VIENNA.- In his exhibition To be kind, Till Megerle presents thirteen new drawings from the past three years. The works show scenes involving oddly convoluted and deformed bodies as well as portraits of young people posing before landscapes on the urban periphery that are steeped in an atmosphere of vague alienation and taciturnity. The pictures insistently point up the protean, alien, and psychedelic facets of the quotidian. The familiar is distorted so as to become unreal, uncovering what was repressed or thought to have been overcome and revealing a latent violence that Aziza Harmel addresses in the publication accompanying the exhibition:
This back and forth between the mundane and the monstrous never manifests in Tills work for the sake of balance, but rather it is a pursuit of intensity and an acknowledgment of the immanence of violence. Violence here is a double bind that indicates a relationship between the means of living in the current system of governance and the omnipresence of history.
The figures in the pictures find themselves in literal or figurative strangleholds that they often seem to inflict on themselves. Their physical intensity derives from intertwined moments of playfulness and grotesquerie. The characters are distinguished by a carnivalesque ambivalence that makes them seem both comedic and tragic, both intimate and aloof.
The combination of diverse styles and techniques is a defining characteristic of Megerles work. Where his earlier drawings were limited to black-and-white and sepia tones, this exhibition now also features color drawings. Working in charcoal, ink, crayons, and ballpoint pens, he layers dense aggregates of subtle hatching and graduated shading in compositions whose apparent homogeneity gives way to complex internal contradictions as discontinuities of perspective and sometimes caricatural exaggerations come into view.

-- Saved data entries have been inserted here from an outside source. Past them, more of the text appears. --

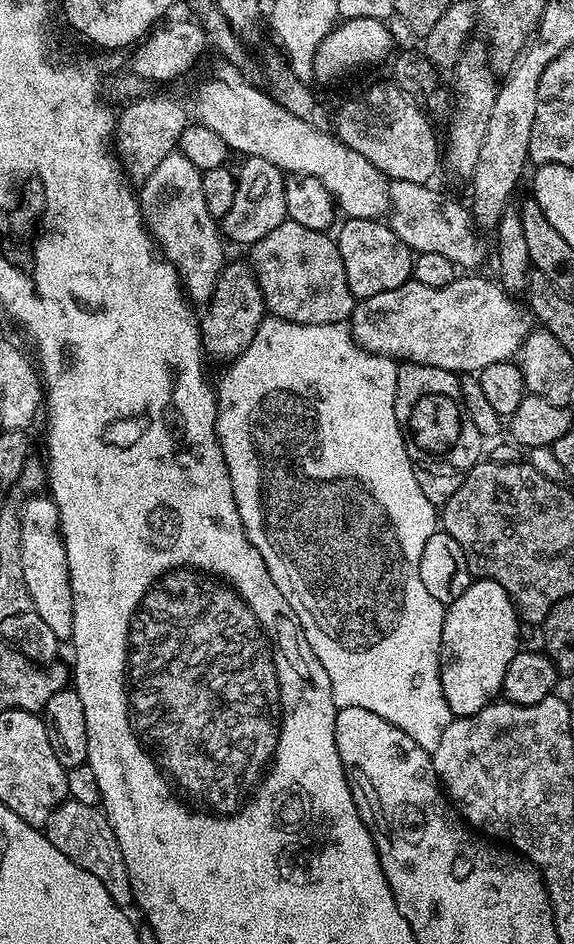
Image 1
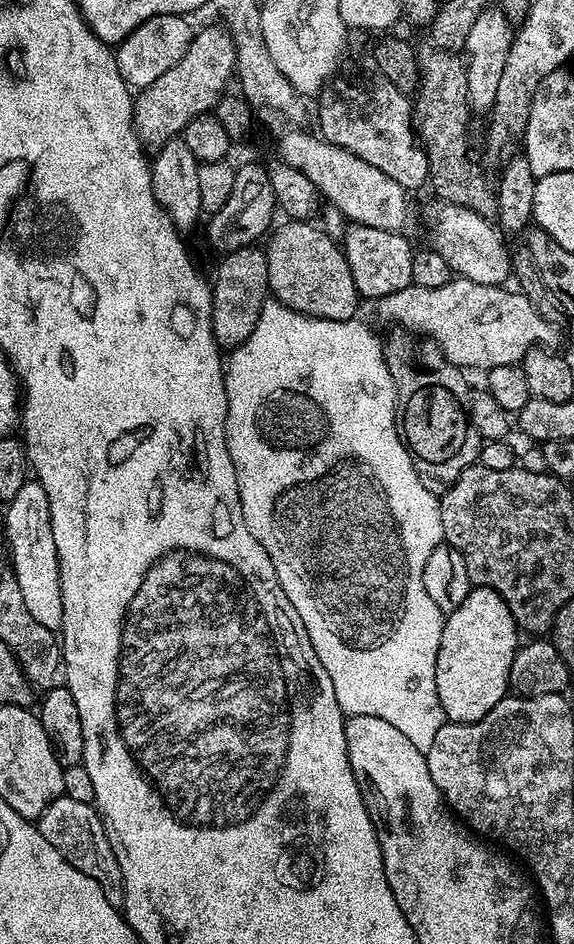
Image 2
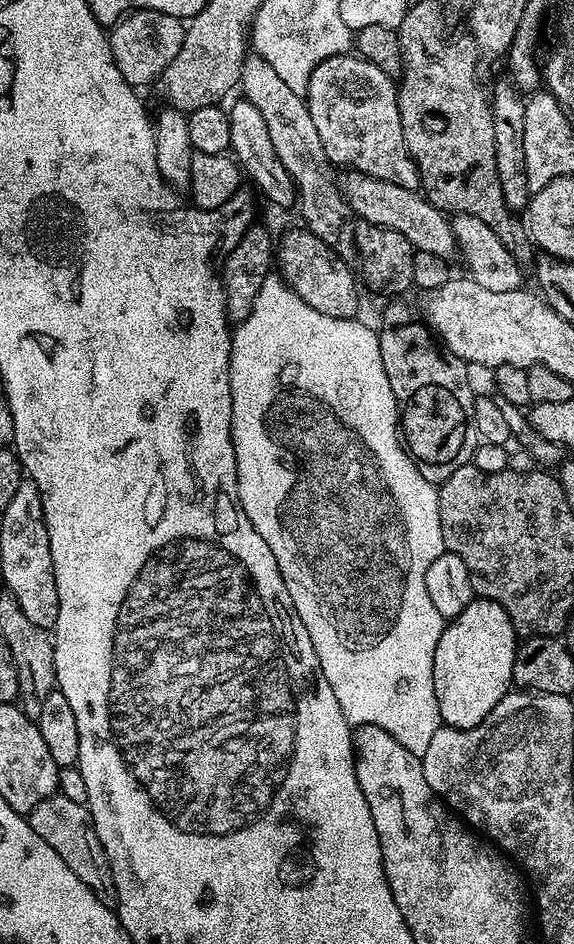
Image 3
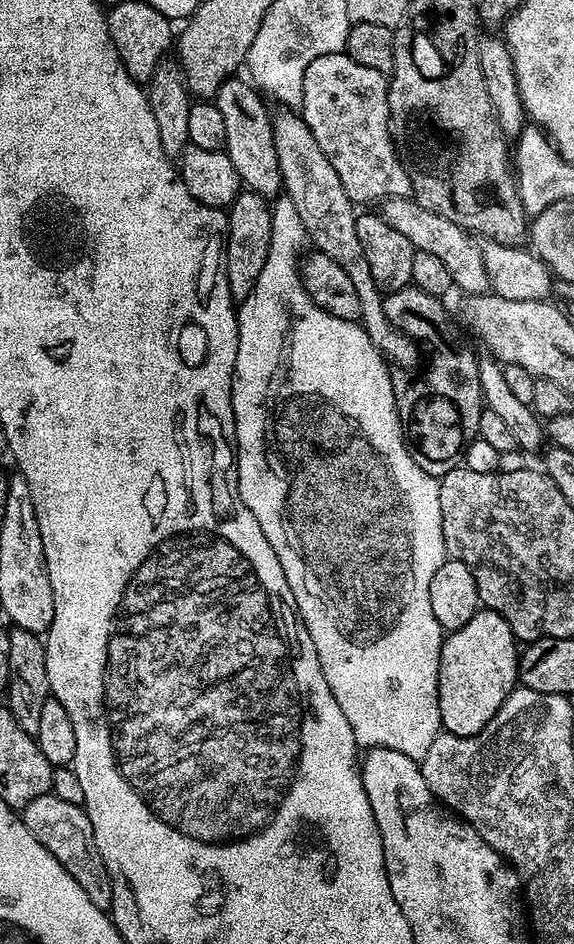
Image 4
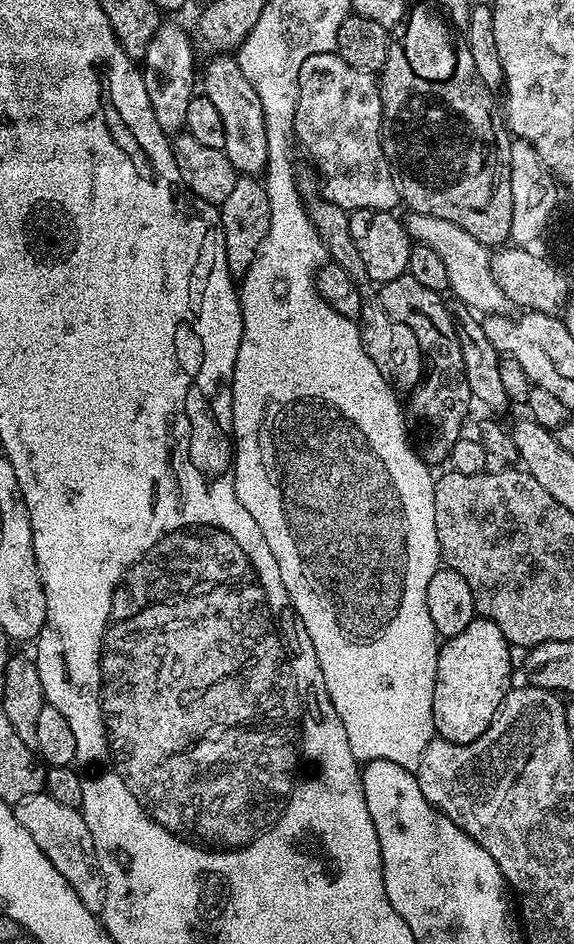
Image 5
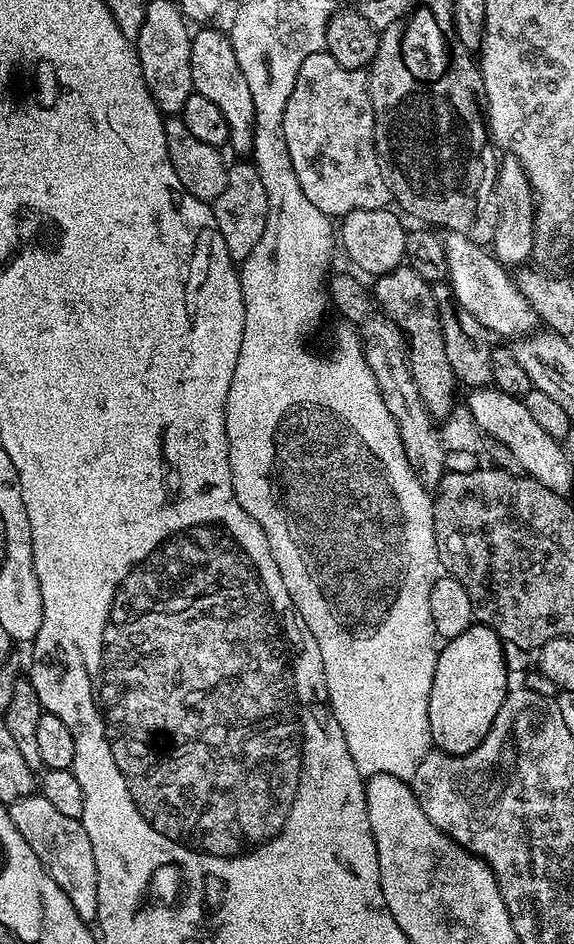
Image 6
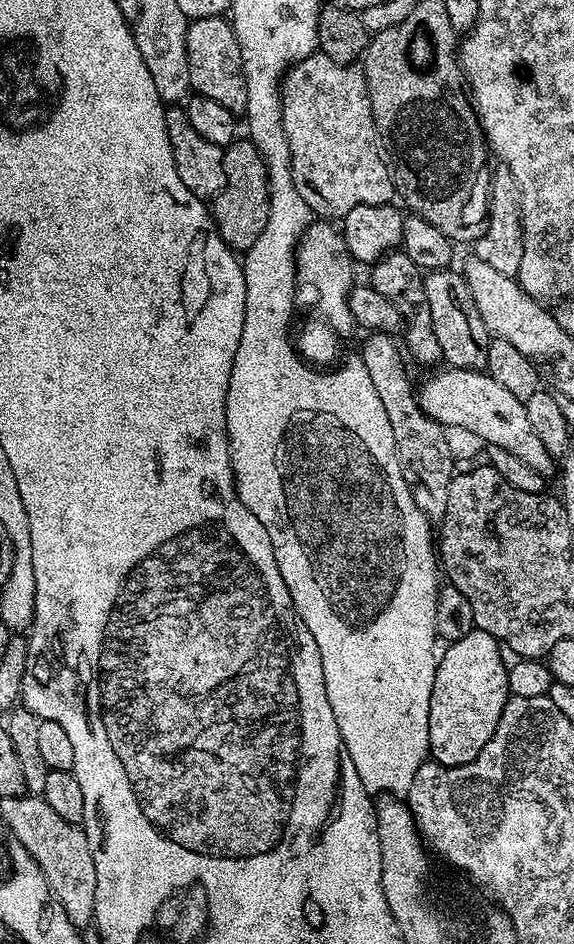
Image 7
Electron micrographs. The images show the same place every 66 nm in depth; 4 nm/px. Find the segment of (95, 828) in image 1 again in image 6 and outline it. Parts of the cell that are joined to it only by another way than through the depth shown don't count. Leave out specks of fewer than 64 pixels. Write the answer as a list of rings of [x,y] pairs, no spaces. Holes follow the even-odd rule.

In a series of pictures such as The House of Sprezzatura (2019) or the portrait of four women in a stairwell (Untitled, 2020), the orchestration of individual hues applied in colored pencil in the areas of solid color yields a shimmering nacreous lucency that is eerily at odds with the figures expressions. In a number of other works, meanwhile, the characters wrestling or dancing motions are matched by the dynamic of vigorous complementary contrasts; the homogeneity of the planar composition, meanwhile, is disrupted by overlaid autonomous lines in ballpoint pen.

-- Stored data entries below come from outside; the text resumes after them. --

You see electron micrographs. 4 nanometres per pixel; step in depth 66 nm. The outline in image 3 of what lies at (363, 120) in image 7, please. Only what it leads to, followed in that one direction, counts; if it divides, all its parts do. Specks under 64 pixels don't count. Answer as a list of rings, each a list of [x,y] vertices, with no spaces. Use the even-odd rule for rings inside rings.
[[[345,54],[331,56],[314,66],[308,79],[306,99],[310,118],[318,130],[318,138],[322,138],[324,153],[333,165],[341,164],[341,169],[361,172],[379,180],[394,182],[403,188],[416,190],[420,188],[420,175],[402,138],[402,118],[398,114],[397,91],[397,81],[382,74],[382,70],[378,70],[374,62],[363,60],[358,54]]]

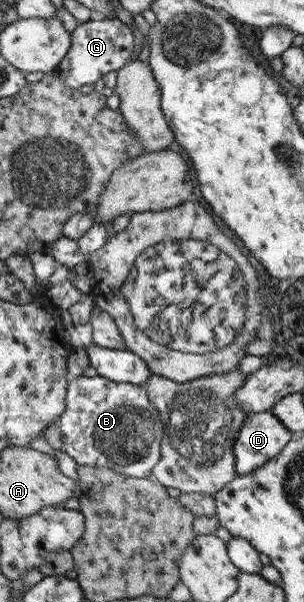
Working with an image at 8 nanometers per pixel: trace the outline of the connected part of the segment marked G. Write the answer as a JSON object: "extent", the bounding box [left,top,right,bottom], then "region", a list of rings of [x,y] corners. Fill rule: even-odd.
{"extent":[55,17,133,89],"region":[[[116,17],[77,24],[70,33],[70,49],[67,49],[55,72],[70,88],[79,89],[82,85],[96,83],[106,73],[117,71],[127,63],[133,49],[133,38],[129,26],[121,23]]]}

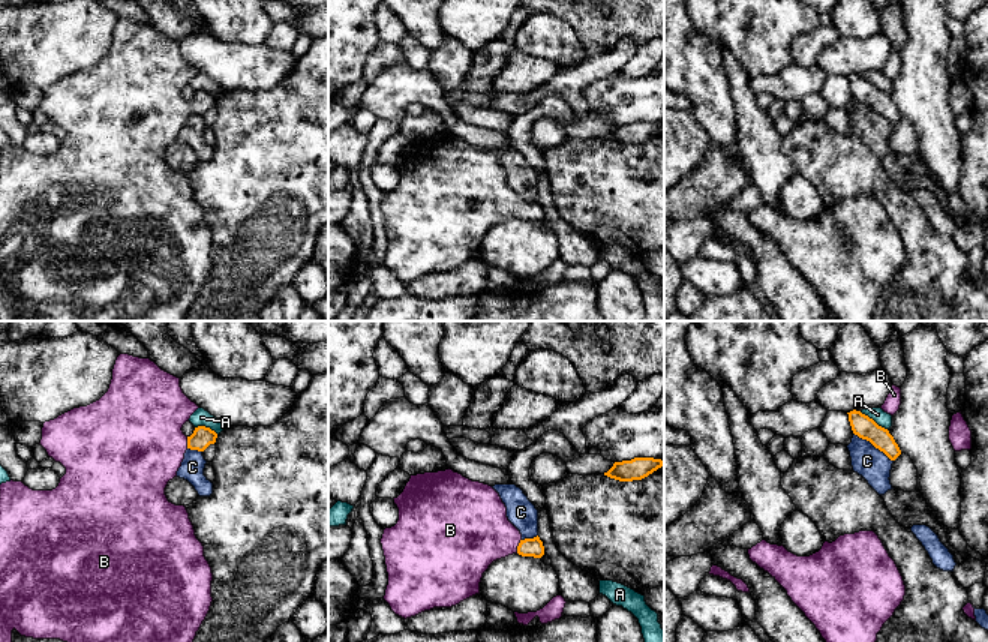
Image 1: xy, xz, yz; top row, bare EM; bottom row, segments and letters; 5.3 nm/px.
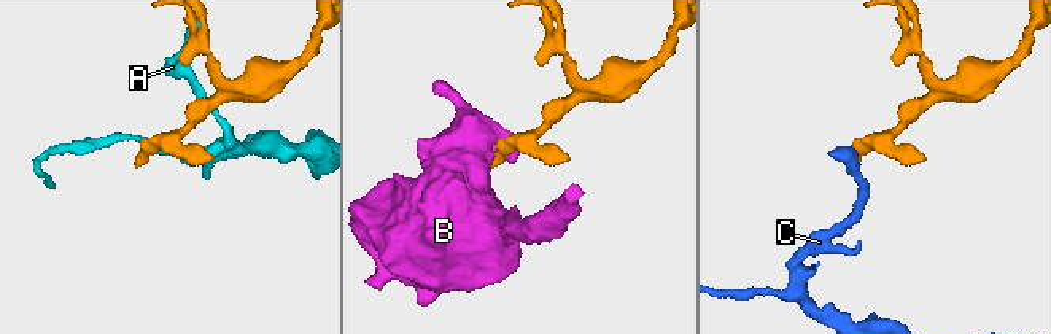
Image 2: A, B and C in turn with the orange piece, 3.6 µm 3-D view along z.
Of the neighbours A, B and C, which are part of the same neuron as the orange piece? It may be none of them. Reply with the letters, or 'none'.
B

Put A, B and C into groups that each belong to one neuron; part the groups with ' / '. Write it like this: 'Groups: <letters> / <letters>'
Groups: A / B / C

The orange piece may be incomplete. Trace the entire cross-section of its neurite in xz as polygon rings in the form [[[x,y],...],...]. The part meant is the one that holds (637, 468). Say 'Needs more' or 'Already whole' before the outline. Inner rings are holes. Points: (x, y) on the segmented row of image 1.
Already whole. [[[634,458],[631,460],[615,462],[604,476],[619,482],[633,482],[648,477],[661,466],[664,466],[661,459]]]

Megerles visual studies in the social attributes and standing of his figures take inspiration from historic works of art like the paintings of Pieter Bruegel and Matthias Grünewald, but also from pop-cultural sources such as skateboarding and gabber videos. Most of these widely diverse allusions, however, cannot be traced to an unequivocal reference. Eschewing the postmodernist play with quotations and irony, the artist instead foregrounds the engagement with forms, subjects, and techniques. His creative process is characterized by an arch seriousness. The motivation behind it may be compared to what drives the disaffected teenager who withdraws into his room to pursue a hobby with basic means yet indefatigable meticulousness and passion. The result, in Megerles case, is an interplay between rigorous form and a semblance of amateurishness that is also discernible in the idiom of his photographs and films and unmistakably anchors his work in the here and now.
A book designed by the artist, with numerous illustrations contextualizing the drawings on view in the show with additional selections from his oeuvre and an essay by Aziza Harmel, will be published in conjunction with the exhibition.
Till Megerle was born in Bayreuth in 1979 and lives and works in Vienna.